Alors, oui, aux honneurs car la situation est exceptionnelle… mais la plus grande marque de reconnaissance ne serait-elle pas, ne sera-t-elle pas, on peut l’espérer, un réel accès pour toutes et tous aux postes à responsabilité, une réelle égalité salariale et des revalorisations de salaires conséquentes pour ces métiers jugés jusqu’alors insignifiants?

Héroïnes… et victimes

Plus de 150 mortes de féminicides en 2019 et aujourd’hui, dans ce contexte de confinement, une augmentation massive des violences intra-familiales. Les médias s’emparent du sujet, et, là encore, c’est une bonne chose, le gouvernement étend les numéros d’urgence et c’est absolument nécessaire.  Mais quid des raisons de ces violences, quid des mesures qui devaient être prises après le grenelle, des budgets indispensables ?

Quid de l’impérieuse nécessité d’analyser, réellement, en profondeur, une société qui reste fondamentalement patriarcale et souvent misogyne et machiste. Aux mesures d’urgence, indispensables, devront suivre des analyses systémiques, déjà menées de longue date par des groupes militants, féministes, afin de rendre visibles les processus qui génèrent, favorisent, ces inégalités, ces violences de genre, afin, enfin de proposer des solutions concrètes pour combattre l’inertie et l’aveuglement qui laissent perdurer les modèles sexistes de nos sociétés, afin, qu’enfin, Liberté, Égalité se conjuguent de manière consciente et avisée tant avec Fraternité que Sororité et aussi bien Solidarité.

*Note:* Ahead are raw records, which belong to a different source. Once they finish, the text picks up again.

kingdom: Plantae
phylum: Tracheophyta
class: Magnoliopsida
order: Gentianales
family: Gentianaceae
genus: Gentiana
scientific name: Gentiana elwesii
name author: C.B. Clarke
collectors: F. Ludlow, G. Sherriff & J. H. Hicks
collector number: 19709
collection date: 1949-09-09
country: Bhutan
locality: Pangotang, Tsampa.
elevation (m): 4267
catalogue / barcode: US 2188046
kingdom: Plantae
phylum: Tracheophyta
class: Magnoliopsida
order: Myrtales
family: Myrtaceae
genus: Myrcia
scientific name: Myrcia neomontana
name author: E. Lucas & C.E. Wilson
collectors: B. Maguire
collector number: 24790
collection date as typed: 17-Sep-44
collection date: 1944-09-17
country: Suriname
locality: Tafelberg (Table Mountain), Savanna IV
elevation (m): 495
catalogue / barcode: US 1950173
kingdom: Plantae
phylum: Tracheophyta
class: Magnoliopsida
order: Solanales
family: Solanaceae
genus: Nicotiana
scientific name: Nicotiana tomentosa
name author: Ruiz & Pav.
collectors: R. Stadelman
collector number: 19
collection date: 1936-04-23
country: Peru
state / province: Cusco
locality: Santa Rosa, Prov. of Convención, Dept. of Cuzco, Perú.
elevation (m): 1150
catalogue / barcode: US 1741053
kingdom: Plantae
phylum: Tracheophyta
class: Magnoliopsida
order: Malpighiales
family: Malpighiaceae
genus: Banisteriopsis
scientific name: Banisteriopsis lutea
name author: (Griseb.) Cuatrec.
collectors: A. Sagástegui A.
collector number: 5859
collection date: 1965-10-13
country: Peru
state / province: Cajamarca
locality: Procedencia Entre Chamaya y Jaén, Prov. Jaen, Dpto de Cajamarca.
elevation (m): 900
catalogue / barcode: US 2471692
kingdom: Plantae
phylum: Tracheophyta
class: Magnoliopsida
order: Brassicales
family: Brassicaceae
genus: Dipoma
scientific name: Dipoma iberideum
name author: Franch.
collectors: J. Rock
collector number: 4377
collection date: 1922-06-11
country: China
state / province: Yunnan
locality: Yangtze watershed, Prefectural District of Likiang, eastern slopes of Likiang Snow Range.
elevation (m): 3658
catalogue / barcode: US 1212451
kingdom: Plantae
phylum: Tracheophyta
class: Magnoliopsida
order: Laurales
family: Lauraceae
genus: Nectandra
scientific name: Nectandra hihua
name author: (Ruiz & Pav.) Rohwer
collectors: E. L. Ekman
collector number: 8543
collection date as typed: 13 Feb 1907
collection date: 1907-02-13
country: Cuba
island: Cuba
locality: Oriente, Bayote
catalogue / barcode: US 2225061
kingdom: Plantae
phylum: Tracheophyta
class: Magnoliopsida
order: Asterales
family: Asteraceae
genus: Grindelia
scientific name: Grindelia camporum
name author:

Notre réflexion n’est pas confinée, elle se nourrit aujourd’hui comme hier des rencontres, des échanges, toujours riches avec les Sétois.es. Nous avons écouté, ici, des femmes, des professionnelles, qui ont souhaité nous dire ce qu’elles attendent, ce qu’elles vivent en cette période singulière et habituellement. Il est plus que jamais temps d’écouter ce qu’elles ont à dire, pour agir ensemble pour le monde d’après plus juste que nous attendons, que nous espérons, que nous construisons ensemble.